Popyt na zboża paszowe ze strony Hiszpanii ulotnił się jak rosa w słońcu”. Hiszpania do tej pory miała łączny miesięczny import zbóż na poziomie ok. 1 mln ton, by skompensować zbiory dotknięte katastrofalną suszą w ubiegłym roku. Uczestnicy rynku dają więcej możliwych wyjaśnień na to, dlaczego po raz pierwszy nie działają na rynku w sposób bardziej stały. Wymienia się cztery powody:
1. Możliwe, że już pokryli swe zapotrzebowanie na kontrakty długoterminowe, ale w takim razie zrobiliby to po raz pierwszy = nieprawdopodobne.
2. Albo wbrew oczekiwaniom nagle znaleźli ukryte do tej pory zapasy = nieprawdopodobne.
3. Albo ostatnie – długo wyczekiwane – opady wywołały tak wielki optymizm, że nagle uznano, iż potrzeby importowe są już pokryte = nieprawdopodobne.
4. 1 kwietnia otwiera się w UE kwota importowa na 2 kwartał: 582.000 ton pszenicy z krajów trzecich ze zredukowaną opłatą importową (euro 8,00 za tonę). Czyżby Hiszpanie mieli nadzieję, że zapewnią sobie tanią pszenicę tym właśnie kanałem = nieprawdopodobne.
Ponieważ żadne z możliwych wyjaśnień nie wydaje się prawdopodobne, musi być coś jeszcze, co uczestnicy rynku (i my) przeoczyli.
Chociaż nadal jest ekstremalnie sucho w pasie pszenicznym USA, giełda w Chicago zanotowała w tym tygodniu spadek pionowy. Rynek spadł o dobre 7,00 koron za 100 kg właściwie bez powodu.

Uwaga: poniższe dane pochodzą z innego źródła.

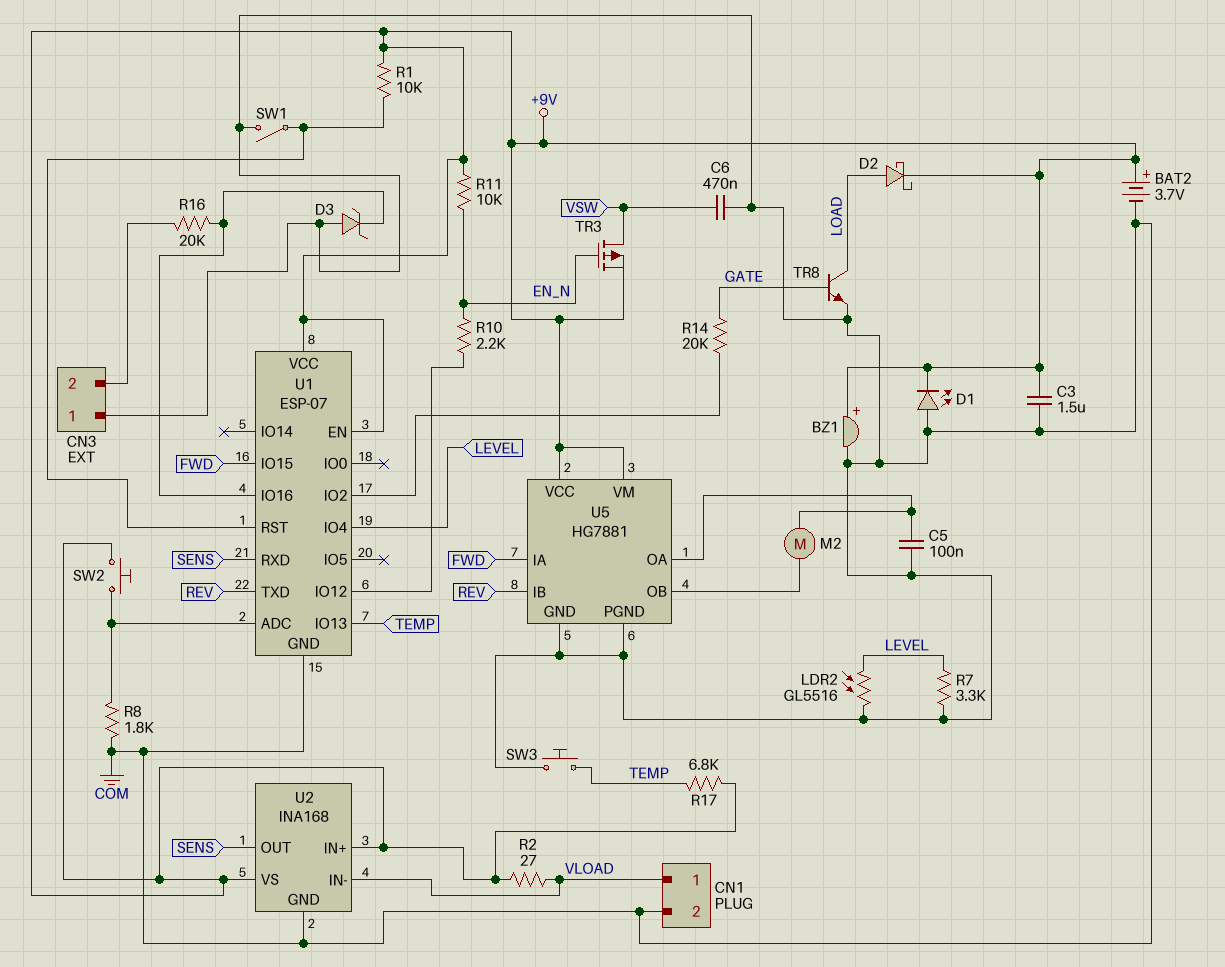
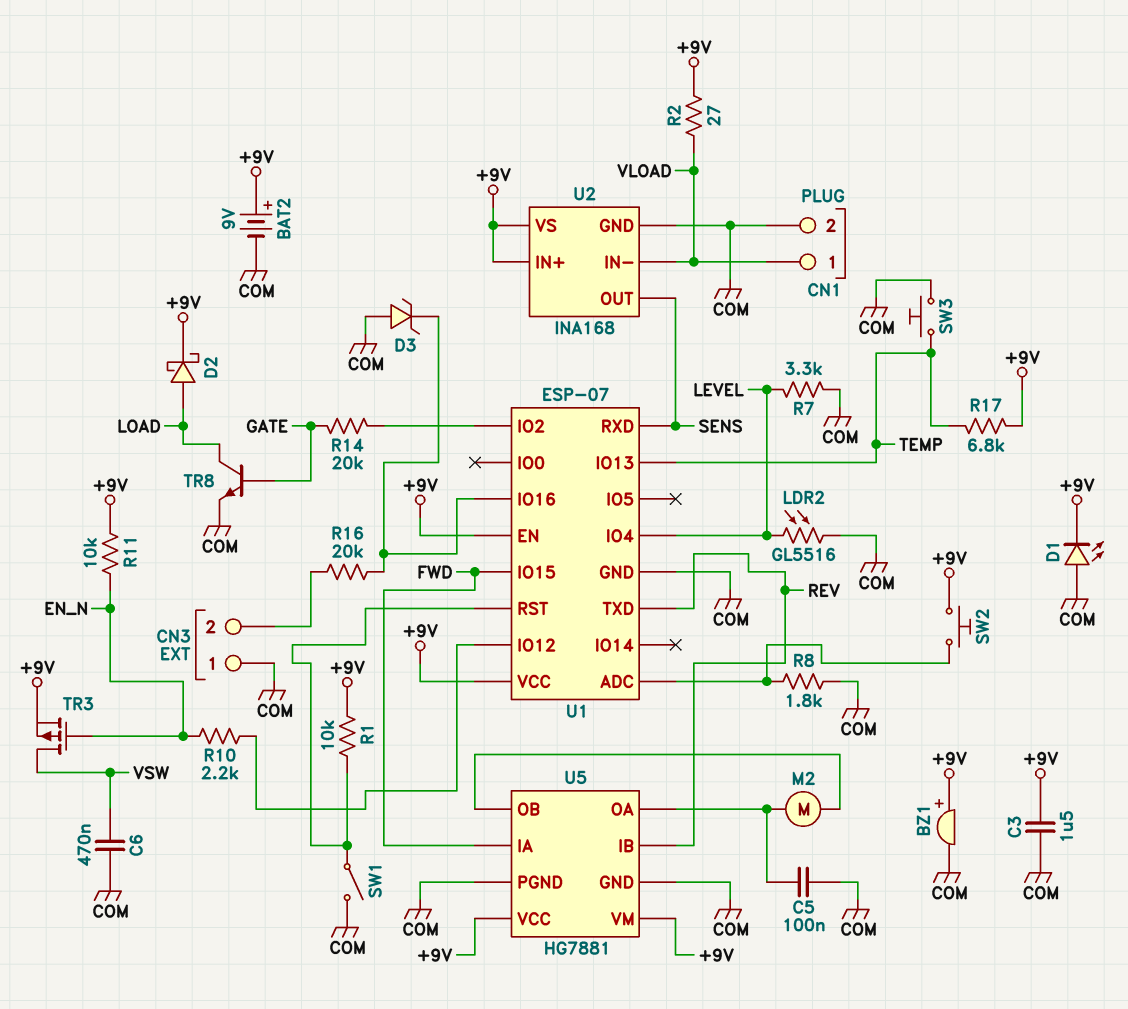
BAT2: 3.7V (plus +9V, minus COM) -> 9V (plus +9V, minus COM)

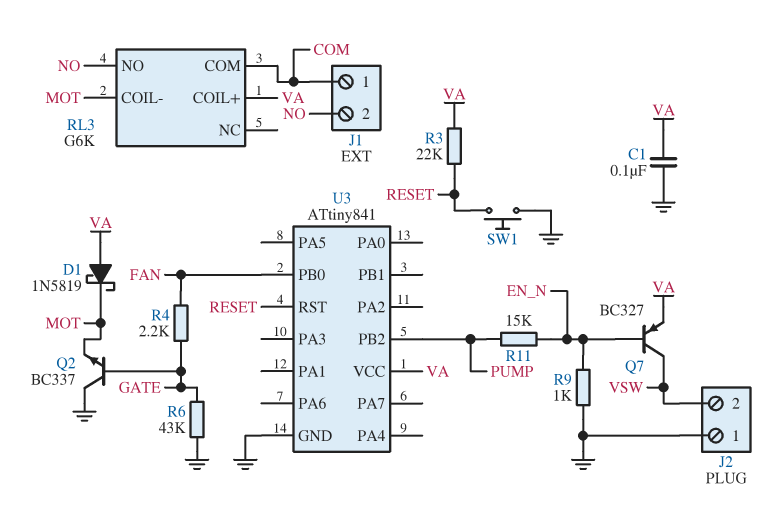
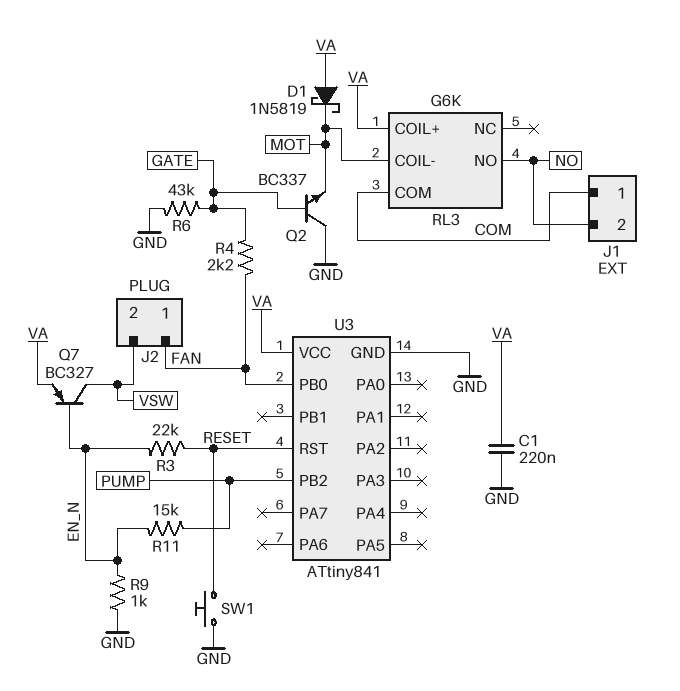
C1: 100nF (GND, VA) -> 220nF (GND, VA)
J2 pin 1: GND -> FAN
R3: 22k (RESET, VA) -> 22k (EN_N, RESET)

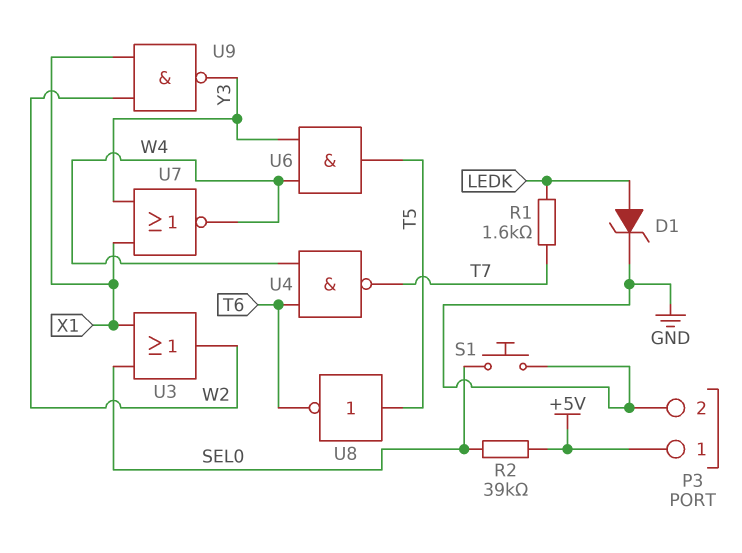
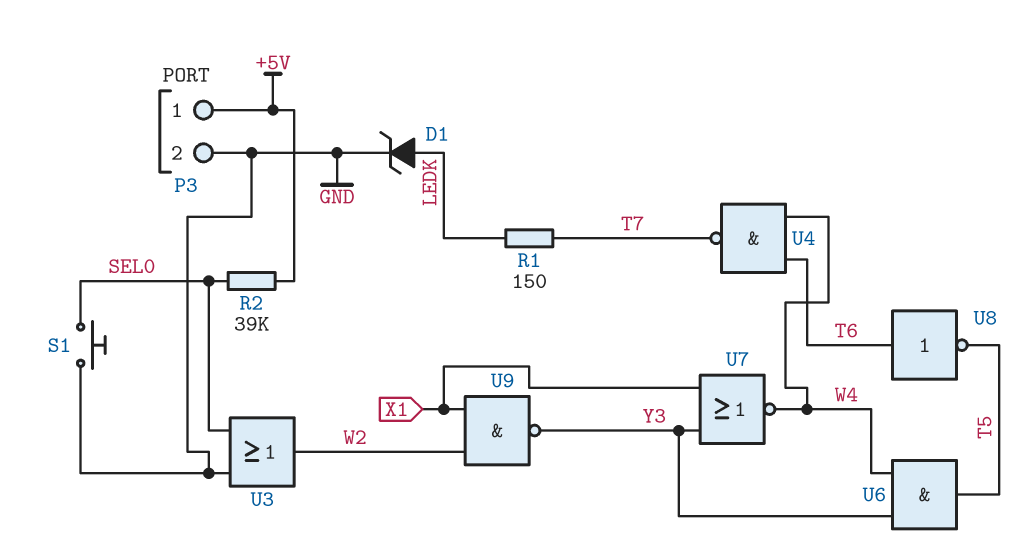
R1: 1.6k (LEDK, T7) -> 150 (LEDK, T7)
U3: OR (in SEL0, in X1, out W2) -> OR (in GND, in SEL0, out W2)
U8: NOT (in T5, out T6) -> NOT (in T6, out T5)

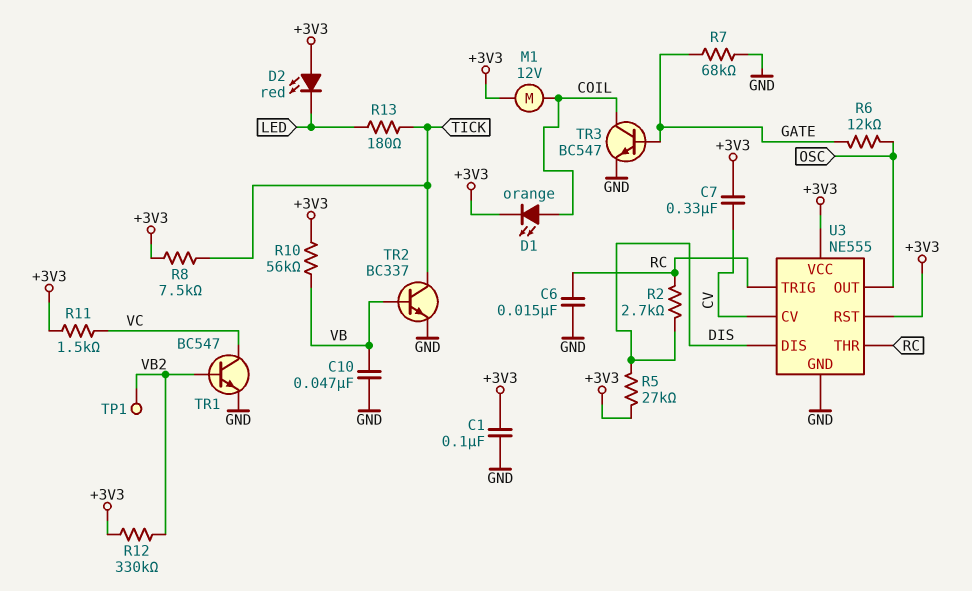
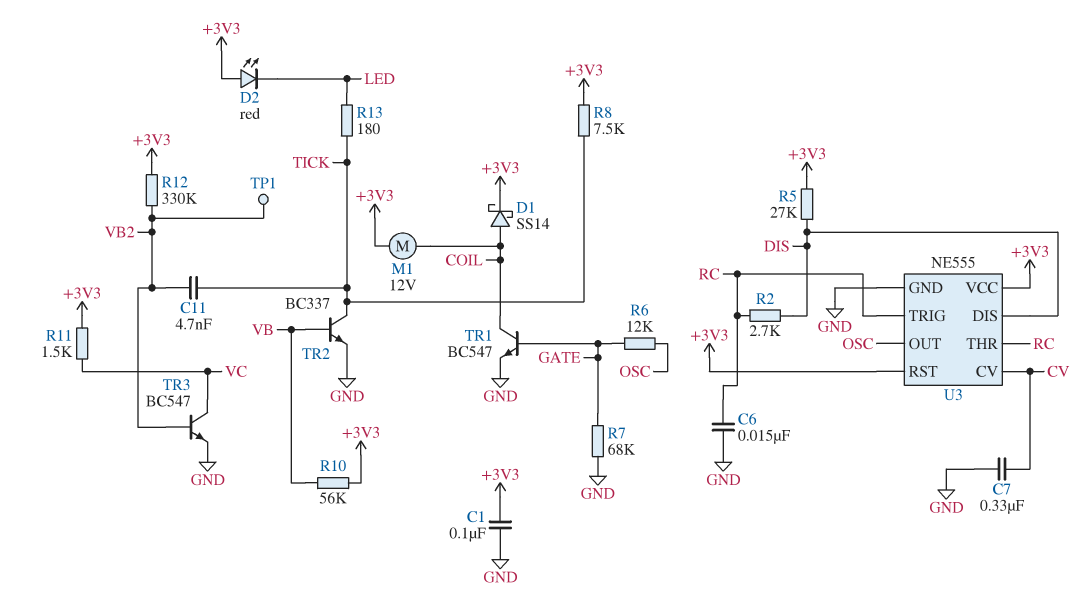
C7: 330nF (+3V3, CV) -> 330nF (CV, GND)
C10: 47nF (GND, VB) -> none
C11: none -> 4.7nF (TICK, VB2)
D1: LED orange (A COIL, K +3V3) -> schottky SS14 (A COIL, K +3V3)
TR1: NPN BC547 (B VB2, C VC, E GND) -> NPN BC547 (B GATE, C COIL, E GND)
TR3: NPN BC547 (B GATE, C COIL, E GND) -> NPN BC547 (B VB2, C VC, E GND)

Amerykański dolar, który ma decydujące znaczenie dla konkurencyjności UE na rynku światowym, spadł znacznie bez powodu. Im wyży $ tym wyższe ceny eksportowe w euro i w koronach. W ciągu ostatnich tygodni dolar stracił do euro i koron mniej więcej 2,5%. W duńskich rozliczeniach spadł z kursu 628 do kursu 613.
UE postanowiła wczoraj znów o odrzuceniu wszystkich ofert na dopłaty eksportowe do zbóż do krajów trzecich, otwarcie nastąpiło tylko dla eksportu z magazynów interwencyjnych. Jednocześnie wzrasta ilość zgłoszeń do interwencji. Tylko w ostatnim tygodniu nadeszły zgłoszenia dotyczące 630.000 ton zbóż. Dla UE byłoby nieporównywalnie taniej wysyłać zboże bezpośrednio na eksport, a nie – droższym objazdem przez magazyny interwencyjne.